▶ _Текст для изучения_:
.....

И это тем удивительнее, что его взгляд был обращен на Восток. Мы сказали — он был человек новый, единственный гражданин некоторого мечтаемого отечества, это — в том смысле, что он сбросил без остатка ветхую одежду западных предрассудков, верований, привычек, надежд, понятий. Но, сбросив их, он не облекся новым достаточным, выразительность линий, яркость и пестрота красок — вот что в его воображении вырисовывалось в будущей ожидаемой цивилизации: великолепный портал, уходящие в небеса шпицы, но не священник, не таинства, не символы, не страх на земле и ожидания за гробом. ‘Это — ночь, которую мы не отвергаем’, — мог бы сказать он только о всем подобном. И он знал, он предчувствовал, он видел, что хотя бы удобств ‘утилитарно-эгалитарного прогресса’ люди не бросят из-за жадно манившей его красоты линий.

.....

▶ _Записи данных_:
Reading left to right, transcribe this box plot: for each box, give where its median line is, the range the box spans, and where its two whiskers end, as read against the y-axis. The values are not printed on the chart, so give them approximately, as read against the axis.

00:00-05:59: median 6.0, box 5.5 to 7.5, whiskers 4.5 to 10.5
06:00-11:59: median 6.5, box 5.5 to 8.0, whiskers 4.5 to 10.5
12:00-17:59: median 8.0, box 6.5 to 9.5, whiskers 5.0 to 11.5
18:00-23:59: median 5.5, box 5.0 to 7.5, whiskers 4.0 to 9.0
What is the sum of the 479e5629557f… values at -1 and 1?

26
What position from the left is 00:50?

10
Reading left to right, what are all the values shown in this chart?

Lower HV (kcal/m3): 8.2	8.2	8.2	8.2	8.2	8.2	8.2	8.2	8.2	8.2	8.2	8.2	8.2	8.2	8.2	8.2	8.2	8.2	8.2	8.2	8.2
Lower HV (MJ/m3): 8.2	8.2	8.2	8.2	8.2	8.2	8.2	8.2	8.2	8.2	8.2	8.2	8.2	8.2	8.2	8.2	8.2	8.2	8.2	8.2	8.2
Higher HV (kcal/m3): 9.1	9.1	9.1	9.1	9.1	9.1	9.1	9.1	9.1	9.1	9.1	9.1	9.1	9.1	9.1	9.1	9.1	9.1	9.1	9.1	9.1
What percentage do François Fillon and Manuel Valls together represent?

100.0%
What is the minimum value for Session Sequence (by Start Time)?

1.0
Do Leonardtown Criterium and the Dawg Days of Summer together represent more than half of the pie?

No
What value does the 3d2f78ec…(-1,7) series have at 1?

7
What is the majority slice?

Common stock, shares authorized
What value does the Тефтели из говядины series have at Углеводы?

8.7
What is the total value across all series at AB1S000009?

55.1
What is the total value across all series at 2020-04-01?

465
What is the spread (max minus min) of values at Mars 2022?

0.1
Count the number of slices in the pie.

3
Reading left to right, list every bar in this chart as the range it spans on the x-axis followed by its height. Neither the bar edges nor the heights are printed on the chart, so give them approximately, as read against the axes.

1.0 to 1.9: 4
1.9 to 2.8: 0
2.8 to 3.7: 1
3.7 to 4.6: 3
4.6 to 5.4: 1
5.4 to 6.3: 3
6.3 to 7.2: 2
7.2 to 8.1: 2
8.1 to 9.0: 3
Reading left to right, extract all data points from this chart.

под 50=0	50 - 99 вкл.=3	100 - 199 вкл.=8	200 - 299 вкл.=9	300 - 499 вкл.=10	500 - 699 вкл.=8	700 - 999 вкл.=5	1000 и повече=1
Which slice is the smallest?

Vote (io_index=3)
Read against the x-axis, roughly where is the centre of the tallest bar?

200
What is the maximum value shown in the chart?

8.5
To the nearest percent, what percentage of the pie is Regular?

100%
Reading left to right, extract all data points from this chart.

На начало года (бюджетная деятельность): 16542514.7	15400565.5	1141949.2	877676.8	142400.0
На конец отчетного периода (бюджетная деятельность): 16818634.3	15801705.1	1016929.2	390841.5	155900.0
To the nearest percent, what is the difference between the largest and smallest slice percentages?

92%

.....

▶ _Ваше задание_: Что, согласно тексту для изучения, он сбросил без остатка?

▶ _Ответ ниже_: Ветхую одежду западных предрассудков, верований, привычек, надежд, понятий.